Data to process: Begin

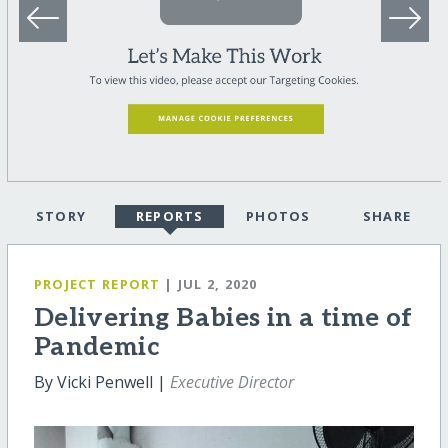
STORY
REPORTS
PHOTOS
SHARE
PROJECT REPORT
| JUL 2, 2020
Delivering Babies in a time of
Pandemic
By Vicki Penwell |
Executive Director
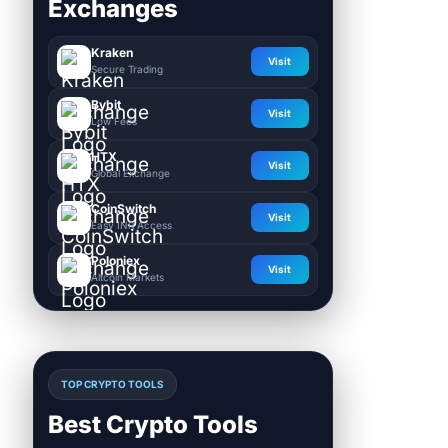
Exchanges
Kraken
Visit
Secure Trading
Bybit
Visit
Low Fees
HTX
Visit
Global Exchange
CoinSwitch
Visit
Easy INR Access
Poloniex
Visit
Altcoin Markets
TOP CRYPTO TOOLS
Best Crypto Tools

Data to process: End
Data to process: Begin

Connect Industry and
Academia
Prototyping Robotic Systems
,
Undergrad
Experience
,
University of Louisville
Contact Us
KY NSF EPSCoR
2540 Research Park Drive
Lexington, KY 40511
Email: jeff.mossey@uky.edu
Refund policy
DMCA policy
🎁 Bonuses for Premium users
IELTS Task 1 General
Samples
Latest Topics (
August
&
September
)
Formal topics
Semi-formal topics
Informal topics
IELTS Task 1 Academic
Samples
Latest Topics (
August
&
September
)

Data to process: End
Data to process: Begin

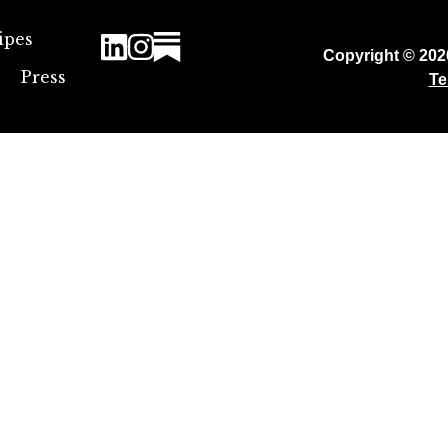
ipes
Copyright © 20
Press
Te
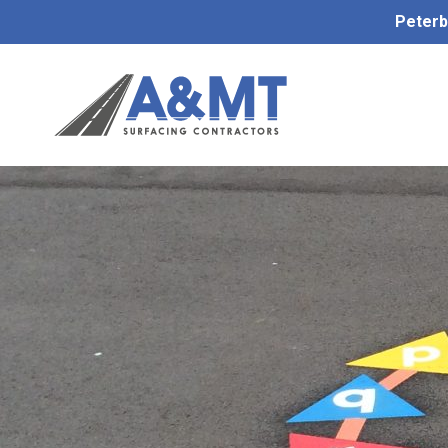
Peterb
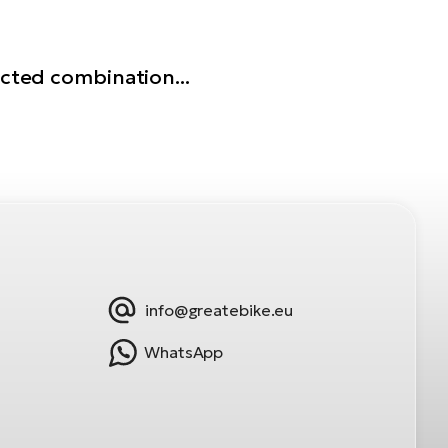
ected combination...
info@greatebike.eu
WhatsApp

Data to process: End

Looking at the data above, count each line that holds the word "Task" and report the count alone.

## Response area
2